One Direction: Where We Are – The Concert Film, also known as One Direction: Where We Are – Live from San Siro Stadium is the second concert film by English-Irish boy band One Direction and the sequel to One Direction: This Is Us. The film takes place during the 28 and 29 June 2014 shows of the band's Where We Are Tour at San Siro Stadium in Milan, Italy. It contains a 15-minute interview with the band and behind-the-scenes footage.

==Background==
Initial rumours of a sequel to This Is Us surfaced in April 2014 as Horan, Malik, and Tomlinson were seen being followed by a camera crew during their visit to the Christ the Redeemer in Rio de Janeiro, Brazil; meanwhile Payne and Styles were also followed by a camera crew during their visit to Machu Picchu in the Cusco Region of Peru.
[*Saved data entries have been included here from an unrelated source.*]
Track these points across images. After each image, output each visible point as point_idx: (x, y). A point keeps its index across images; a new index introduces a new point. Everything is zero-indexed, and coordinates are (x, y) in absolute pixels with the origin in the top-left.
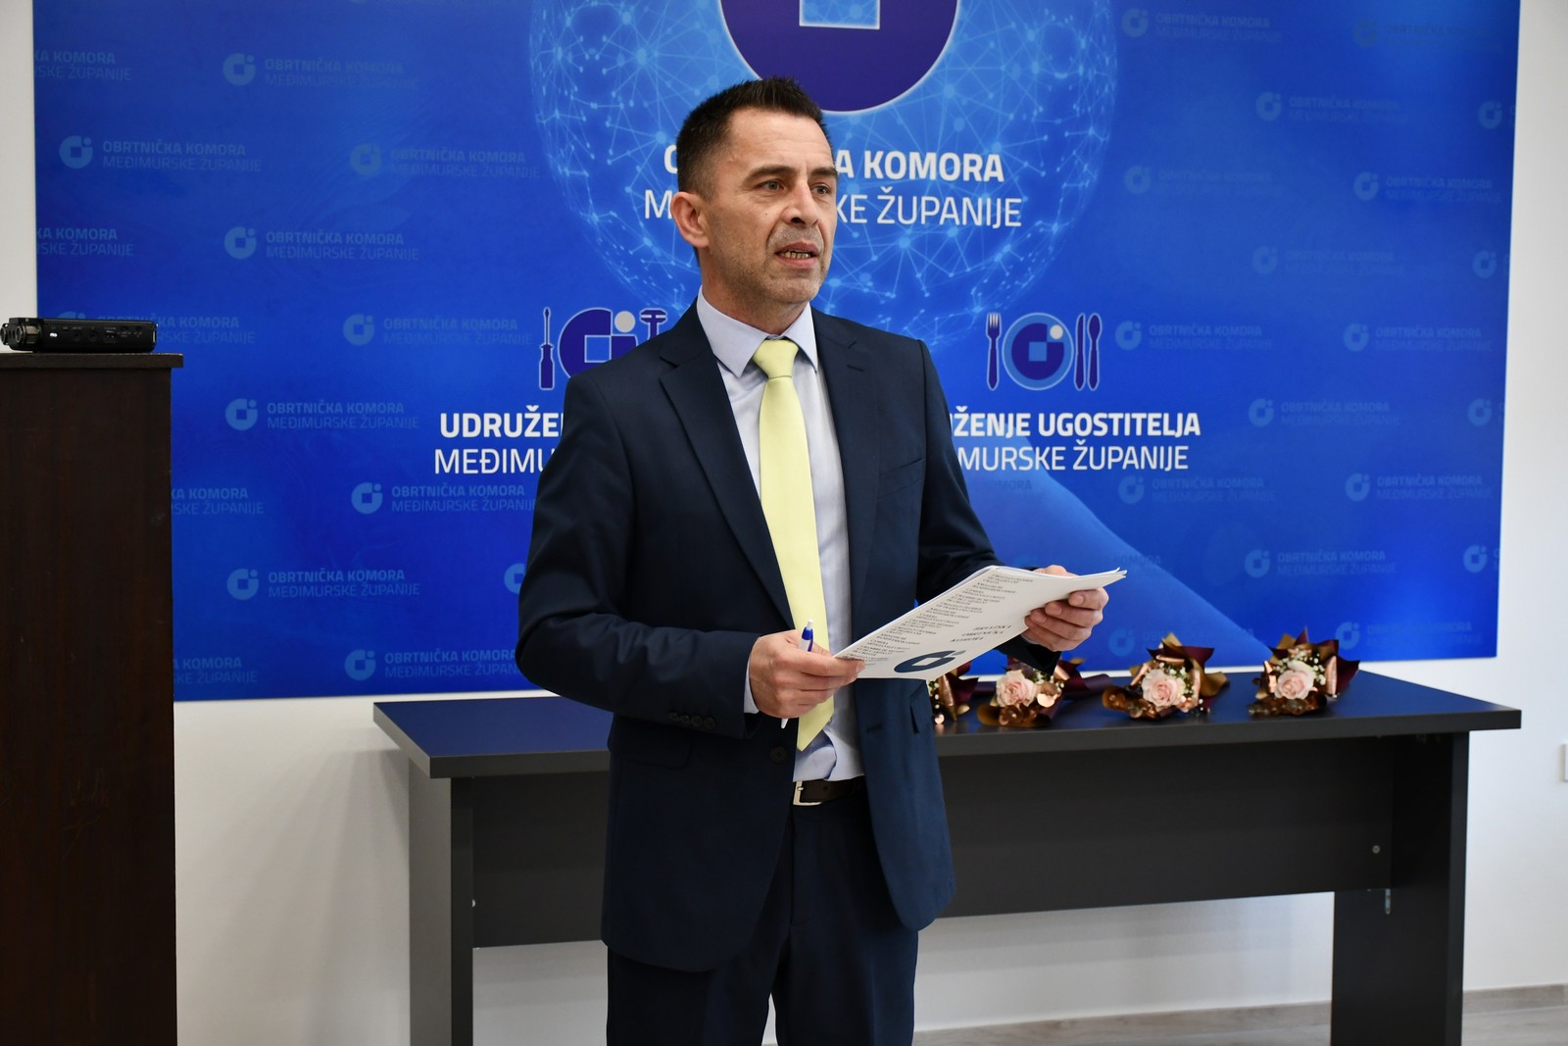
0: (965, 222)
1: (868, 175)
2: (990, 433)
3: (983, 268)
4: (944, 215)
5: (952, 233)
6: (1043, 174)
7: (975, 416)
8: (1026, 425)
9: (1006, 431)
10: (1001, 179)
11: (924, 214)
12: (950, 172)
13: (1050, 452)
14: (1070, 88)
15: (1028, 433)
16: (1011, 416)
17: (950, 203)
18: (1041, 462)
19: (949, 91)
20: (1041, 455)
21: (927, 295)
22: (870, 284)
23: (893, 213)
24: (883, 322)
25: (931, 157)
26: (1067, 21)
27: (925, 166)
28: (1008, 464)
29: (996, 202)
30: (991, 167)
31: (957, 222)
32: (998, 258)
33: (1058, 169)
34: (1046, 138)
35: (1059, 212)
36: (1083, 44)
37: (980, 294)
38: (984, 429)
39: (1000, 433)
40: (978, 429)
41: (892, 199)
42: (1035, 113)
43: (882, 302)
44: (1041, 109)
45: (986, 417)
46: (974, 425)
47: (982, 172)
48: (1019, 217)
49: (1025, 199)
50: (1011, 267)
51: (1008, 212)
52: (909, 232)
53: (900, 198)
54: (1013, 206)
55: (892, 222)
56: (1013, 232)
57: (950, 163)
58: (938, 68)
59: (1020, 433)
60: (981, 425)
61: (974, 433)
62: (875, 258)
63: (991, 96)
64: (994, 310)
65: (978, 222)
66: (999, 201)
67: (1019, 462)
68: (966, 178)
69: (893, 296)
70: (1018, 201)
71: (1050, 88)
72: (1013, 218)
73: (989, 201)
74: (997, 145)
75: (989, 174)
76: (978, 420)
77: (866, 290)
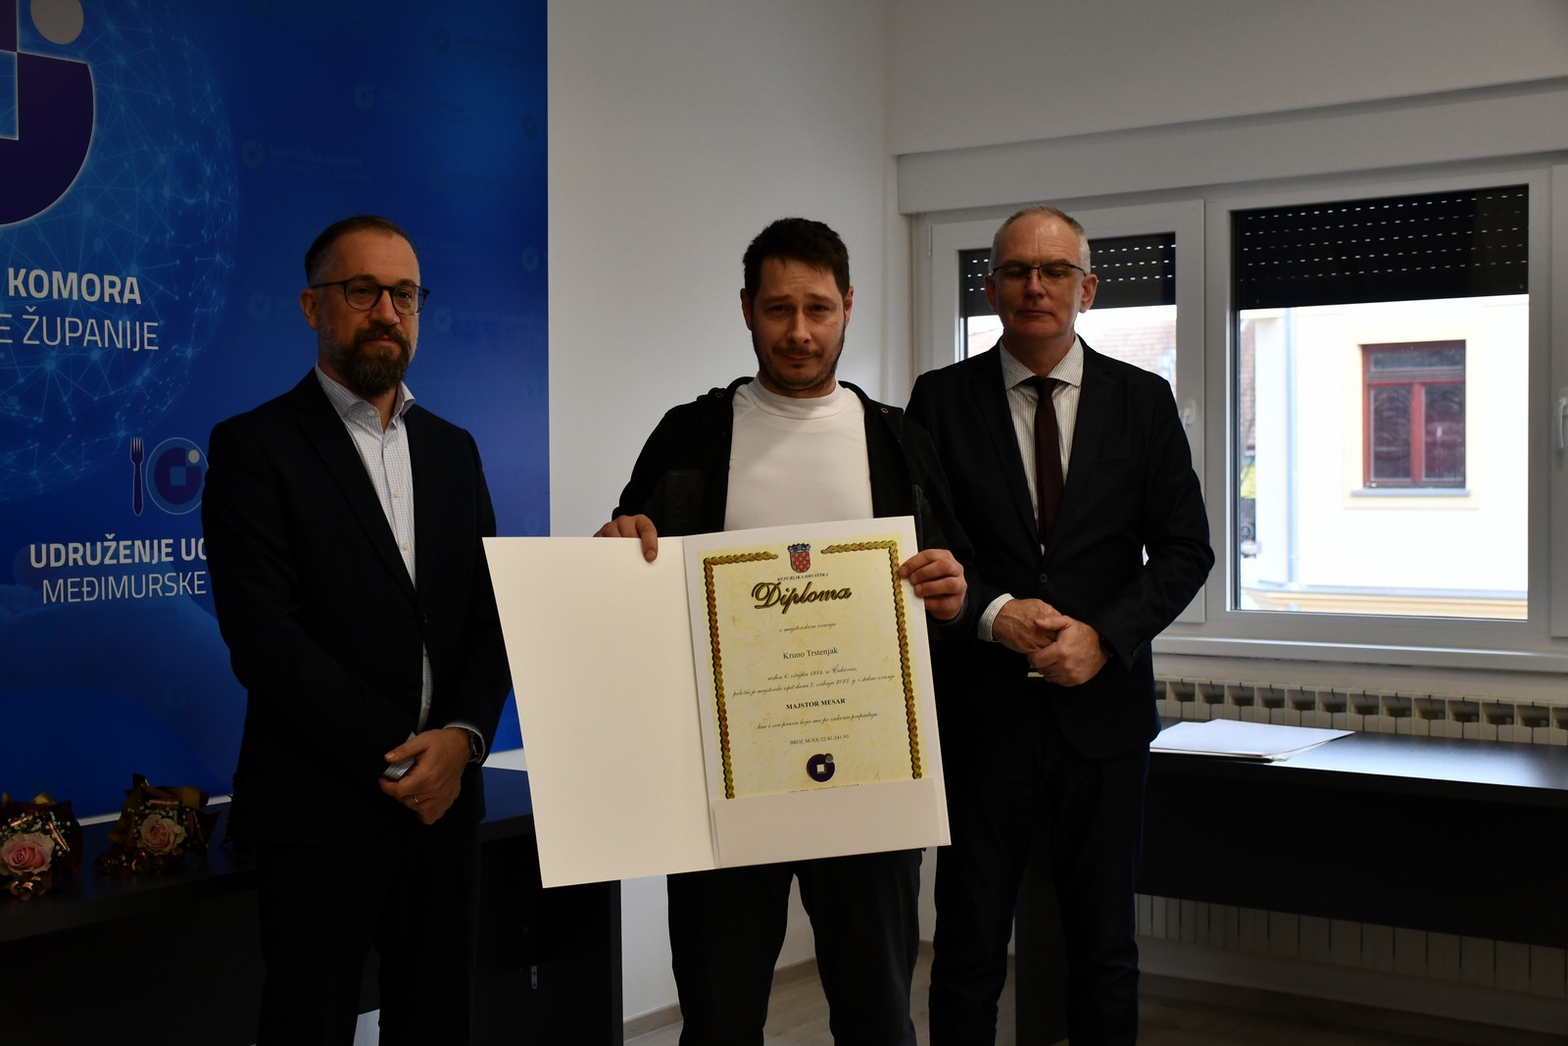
0: (107, 345)
1: (12, 293)
2: (137, 560)
3: (126, 392)
4: (87, 338)
5: (95, 355)
6: (177, 298)
7: (122, 543)
8: (170, 550)
9: (152, 558)
10: (139, 302)
11: (68, 335)
12: (91, 293)
13: (193, 576)
14: (198, 214)
15: (171, 559)
16: (156, 542)
17: (92, 323)
18: (184, 586)
19: (88, 210)
20: (184, 581)
21: (74, 419)
22: (18, 408)
23: (37, 334)
24: (32, 447)
25: (73, 276)
26: (193, 147)
27: (67, 285)
28: (155, 590)
29: (135, 325)
30: (129, 290)
31: (100, 345)
32: (139, 381)
33: (190, 294)
34: (178, 262)
35: (192, 337)
36: (208, 171)
37: (123, 419)
38: (131, 556)
39: (146, 559)
40: (126, 557)
41: (37, 318)
42: (168, 237)
43: (31, 426)
44: (173, 233)
45: (133, 543)
46: (122, 552)
47: (121, 294)
48: (157, 341)
49: (162, 322)
50: (151, 391)
51: (144, 336)
52: (54, 353)
53: (44, 318)
54: (151, 330)
55: (38, 343)
56: (151, 356)
57: (91, 284)
58: (76, 186)
59: (164, 559)
60: (128, 552)
61: (122, 561)
62: (21, 380)
63: (127, 217)
64: (135, 436)
65: (120, 346)
66: (138, 323)
67: (165, 588)
68: (107, 299)
69: (41, 420)
70: (156, 324)
71: (180, 212)
72: (151, 342)
73: (128, 323)
74: (135, 268)
75: (127, 296)
76: (126, 547)
77: (14, 414)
On 20 May 2014, the band announced the concert film on their official website with filming taking place by the end of June 2014 during their Where We Are Tour in San Siro Stadium in Milan, to be released on home media in December 2014.

==Promotion==
On 22 July 2014, the first teaser trailer was posted on the band's YouTube channel announcing the worldwide limited theatrical release for 11 and 12 October 2014 only.

==Release==
The film was released worldwide on 11 October 2014 and ended showings the next day. The film broke the record for the highest grossing event cinema production with a net total of $4.8 million.

== 2020 Livestream ==
On 28 July 2020, the band's YouTube channel released a livestream of the film as part of the band's 10th anniversary celebration. This video was up for 24 hours.

==Set list==
1. "Midnight Memories"
2. "Little Black Dress"
3. "Kiss You"
4. "Why Don't We Go There"
5. "Rock Me"
6. "Don't Forget Where You Belong"
7. "Live While We're Young"
8. "C'Mon, C'Mon"
9. "Right Now"
10. "Through The Dark"
11. "Happily"
12. "Little Things"
13. "Moments" (Only in DVD)
14. "Strong" (Only in DVD)
15. "Better Than Words" (Only in DVD)
16. "Alive"
17. "One Thing"
18. "Diana"
19. "What Makes You Beautiful"

Encore

1. - "You & I"
2. - "Story of My Life"
3. - "Little White Lies"
4. - "Best Song Ever"

Notes
- Only in DVD

==Certifications==

Certifications for One Direction: Where We Are – The Concert Film
| Region | Certification | Certified units/sales |
| Australia (ARIA) | 4× Platinum | 60,000^{^} |
| Mexico (AMPROFON) | Platinum+Gold | 30,000^{^} |
| Spain (Promusicae) | Gold | 10,000^{^} |
| United Kingdom (BPI) | 2× Platinum | 100,000^{*} |
| United States (RIAA) | Platinum | 100,000^{^} |
^{*} Sales figures based on certification alone. ^{^} Shipments figures based on certification alone.